Women’s Dept. exploring intervention program for batterers
When the sixteen days of activism activities wraps up next Wednesday, the task of finding ways to end domestic violence will continue in the background. One means by which the Women’s Department is exploring that issue is through an intervention program for batterers. In the country to discuss that possibility is the programme coordinator, director of Grenada’s program and a representative from UNIFEM. The batterers intervention program was first piloted in Grenada and is now in its seventh cycle, having successfully reached over a hundred men.
Shane Joseph, Program Coord., Grenada
“It’s about perpetrator accountability; that men begin to take ownership of their behaviour, begin to understand that violence is a choice and begin understand that they can solve their conflicts and their issues within their relationship by choosing alternative mechanisms apart from violence. The men initially are very resistant, but once they come into the program and they understand that it is about changing their behaviour and taking a desire to stop violence, most of them come on board by session four, five and are much more accommodating.”
Jacqueline Sealy-Burke, Program Director, Grenada
“We are going to be meeting with the potential facilitators for this program. One of the key ingredients of this program is that it is delivered by a male and female co-facilitators. That is essential. So tentatively, today we will be meeting with the potential facilitators. We also have to meet with the judiciary, the magistracy because unless there is total buy-in from the court system, it’s really not going to work because the programme is a court connected program, so most of the referrals come from the legal system, from the court system.”
Shane Joseph
“Yes, we are meeting with all the partner agencies, but in order for this program to be sustainable, there must be the buy-in and the support from the government to take ownership of this program, because at the end of the day, it is all about building, capacity building and sustainability.”

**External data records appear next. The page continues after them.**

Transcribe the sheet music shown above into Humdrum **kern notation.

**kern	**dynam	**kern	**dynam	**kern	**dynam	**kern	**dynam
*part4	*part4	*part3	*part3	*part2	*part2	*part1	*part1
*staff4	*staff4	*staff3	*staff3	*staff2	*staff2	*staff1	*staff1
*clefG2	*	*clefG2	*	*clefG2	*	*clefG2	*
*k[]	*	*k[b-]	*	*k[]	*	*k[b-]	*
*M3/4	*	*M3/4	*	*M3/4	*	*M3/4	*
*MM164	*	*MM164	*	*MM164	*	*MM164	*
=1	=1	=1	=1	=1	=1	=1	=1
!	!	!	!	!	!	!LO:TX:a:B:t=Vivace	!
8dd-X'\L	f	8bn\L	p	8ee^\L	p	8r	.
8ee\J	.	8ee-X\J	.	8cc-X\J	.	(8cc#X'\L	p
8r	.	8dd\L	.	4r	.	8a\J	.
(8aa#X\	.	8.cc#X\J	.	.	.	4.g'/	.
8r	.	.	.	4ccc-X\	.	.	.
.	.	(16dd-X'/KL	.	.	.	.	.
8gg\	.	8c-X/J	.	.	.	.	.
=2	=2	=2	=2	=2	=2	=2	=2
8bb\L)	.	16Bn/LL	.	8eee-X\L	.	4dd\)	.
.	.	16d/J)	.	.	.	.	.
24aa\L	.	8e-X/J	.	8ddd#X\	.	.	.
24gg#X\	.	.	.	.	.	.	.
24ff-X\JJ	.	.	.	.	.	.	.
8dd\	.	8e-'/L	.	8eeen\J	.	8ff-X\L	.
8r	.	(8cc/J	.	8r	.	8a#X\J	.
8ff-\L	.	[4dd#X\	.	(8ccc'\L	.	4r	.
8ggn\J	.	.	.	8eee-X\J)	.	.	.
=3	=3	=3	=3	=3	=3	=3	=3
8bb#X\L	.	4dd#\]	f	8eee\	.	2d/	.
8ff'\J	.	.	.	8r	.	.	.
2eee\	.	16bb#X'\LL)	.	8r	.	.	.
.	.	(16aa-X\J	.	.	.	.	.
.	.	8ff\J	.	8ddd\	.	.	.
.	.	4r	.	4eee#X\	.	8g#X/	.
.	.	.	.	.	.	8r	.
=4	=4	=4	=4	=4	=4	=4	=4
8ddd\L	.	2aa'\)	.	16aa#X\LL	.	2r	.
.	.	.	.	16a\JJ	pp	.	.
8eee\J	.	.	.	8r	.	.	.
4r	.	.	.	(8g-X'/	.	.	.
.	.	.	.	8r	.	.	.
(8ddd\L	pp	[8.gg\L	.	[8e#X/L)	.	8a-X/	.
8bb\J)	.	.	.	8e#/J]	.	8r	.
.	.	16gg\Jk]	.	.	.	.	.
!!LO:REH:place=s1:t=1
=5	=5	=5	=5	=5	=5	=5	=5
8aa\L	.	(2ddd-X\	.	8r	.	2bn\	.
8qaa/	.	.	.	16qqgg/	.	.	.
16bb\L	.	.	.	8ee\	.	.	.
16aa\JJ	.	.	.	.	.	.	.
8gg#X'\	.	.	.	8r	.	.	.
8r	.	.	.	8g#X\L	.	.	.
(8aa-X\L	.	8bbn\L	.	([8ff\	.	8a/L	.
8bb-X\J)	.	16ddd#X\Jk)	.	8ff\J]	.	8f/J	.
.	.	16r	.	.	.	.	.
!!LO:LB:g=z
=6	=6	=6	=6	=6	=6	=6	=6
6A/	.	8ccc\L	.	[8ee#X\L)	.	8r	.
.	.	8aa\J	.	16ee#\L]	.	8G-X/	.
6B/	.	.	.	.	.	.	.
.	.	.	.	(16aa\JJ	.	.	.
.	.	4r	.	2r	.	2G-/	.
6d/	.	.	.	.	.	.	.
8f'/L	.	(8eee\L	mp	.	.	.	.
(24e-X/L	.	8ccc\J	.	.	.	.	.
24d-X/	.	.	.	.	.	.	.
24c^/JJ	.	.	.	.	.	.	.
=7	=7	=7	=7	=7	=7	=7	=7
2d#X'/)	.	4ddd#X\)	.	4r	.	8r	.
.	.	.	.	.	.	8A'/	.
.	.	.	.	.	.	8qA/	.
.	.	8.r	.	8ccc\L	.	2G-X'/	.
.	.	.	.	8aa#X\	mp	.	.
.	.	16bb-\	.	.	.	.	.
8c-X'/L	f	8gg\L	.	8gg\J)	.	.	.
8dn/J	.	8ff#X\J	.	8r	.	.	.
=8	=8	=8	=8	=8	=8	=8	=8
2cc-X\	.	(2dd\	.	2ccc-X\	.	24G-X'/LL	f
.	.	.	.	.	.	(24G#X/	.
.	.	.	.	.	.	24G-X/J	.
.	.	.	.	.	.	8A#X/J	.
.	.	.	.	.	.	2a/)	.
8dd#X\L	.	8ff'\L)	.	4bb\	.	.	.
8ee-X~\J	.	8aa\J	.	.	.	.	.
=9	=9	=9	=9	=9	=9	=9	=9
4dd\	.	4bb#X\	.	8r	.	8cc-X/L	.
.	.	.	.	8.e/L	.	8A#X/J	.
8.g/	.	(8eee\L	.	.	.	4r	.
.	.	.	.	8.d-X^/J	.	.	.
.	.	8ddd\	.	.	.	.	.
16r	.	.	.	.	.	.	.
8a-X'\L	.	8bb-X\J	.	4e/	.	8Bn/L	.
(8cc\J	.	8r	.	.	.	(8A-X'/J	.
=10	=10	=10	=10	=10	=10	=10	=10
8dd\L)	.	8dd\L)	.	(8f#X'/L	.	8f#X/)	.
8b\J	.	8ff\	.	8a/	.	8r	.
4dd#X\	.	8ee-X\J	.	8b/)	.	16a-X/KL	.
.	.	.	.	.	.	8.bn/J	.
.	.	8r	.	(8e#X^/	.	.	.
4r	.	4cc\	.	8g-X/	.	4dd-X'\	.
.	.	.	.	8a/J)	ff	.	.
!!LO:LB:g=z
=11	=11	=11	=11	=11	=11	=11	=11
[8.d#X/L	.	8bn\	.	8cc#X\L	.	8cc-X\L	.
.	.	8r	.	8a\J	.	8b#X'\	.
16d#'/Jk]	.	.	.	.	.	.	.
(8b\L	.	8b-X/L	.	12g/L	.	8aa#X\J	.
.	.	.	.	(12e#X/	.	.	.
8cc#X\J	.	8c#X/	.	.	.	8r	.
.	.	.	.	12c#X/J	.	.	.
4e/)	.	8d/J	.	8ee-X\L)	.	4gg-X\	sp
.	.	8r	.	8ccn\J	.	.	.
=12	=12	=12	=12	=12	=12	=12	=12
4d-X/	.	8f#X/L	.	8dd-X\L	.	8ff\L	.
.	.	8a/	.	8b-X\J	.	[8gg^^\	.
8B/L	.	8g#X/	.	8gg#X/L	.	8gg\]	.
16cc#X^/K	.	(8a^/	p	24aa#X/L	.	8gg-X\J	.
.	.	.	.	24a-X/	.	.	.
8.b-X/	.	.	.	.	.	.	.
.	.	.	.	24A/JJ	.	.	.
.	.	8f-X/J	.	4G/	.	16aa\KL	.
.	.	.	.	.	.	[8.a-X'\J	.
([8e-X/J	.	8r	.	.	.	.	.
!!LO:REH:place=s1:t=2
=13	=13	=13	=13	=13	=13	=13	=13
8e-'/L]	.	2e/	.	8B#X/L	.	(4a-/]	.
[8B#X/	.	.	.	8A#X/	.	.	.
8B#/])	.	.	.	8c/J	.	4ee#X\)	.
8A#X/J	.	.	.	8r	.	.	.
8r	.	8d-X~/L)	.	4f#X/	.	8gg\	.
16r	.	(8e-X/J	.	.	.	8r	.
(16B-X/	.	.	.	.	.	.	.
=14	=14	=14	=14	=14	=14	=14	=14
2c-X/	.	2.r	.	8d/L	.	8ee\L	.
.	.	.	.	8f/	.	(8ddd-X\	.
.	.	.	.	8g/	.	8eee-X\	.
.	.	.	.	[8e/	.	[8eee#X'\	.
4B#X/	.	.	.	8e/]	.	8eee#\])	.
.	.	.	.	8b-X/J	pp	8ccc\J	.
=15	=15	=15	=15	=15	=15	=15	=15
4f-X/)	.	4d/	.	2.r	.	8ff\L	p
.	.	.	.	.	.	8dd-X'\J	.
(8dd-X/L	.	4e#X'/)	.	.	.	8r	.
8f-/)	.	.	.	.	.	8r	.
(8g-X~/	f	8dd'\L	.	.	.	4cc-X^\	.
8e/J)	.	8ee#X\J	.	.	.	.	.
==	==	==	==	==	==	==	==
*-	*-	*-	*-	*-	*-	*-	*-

Icilda Humes, Director, Women’s Department
“A lot of work has been done with the victims of domestic violence in our country in terms of providing support, in terms of providing services, in terms of ensuring that they are able to access justice, but not enough work has been done with the perpetrators. We hear of incidences where women are able to leave abusive situations and they move on with their lives and their partners move on with their lives. But in some cases the perpetrators move on with their lives but they move one to another partner and they perpetrate the same violence on that individual so the cycle continues. So we are not really addressing the problem as it pertains to the perpetrators of domestic violence. so definitely it is some that we need in this country and it is something that we need very quickly.”
The team will also be meeting with the ministers of Human Development and Finance. They leave on Friday.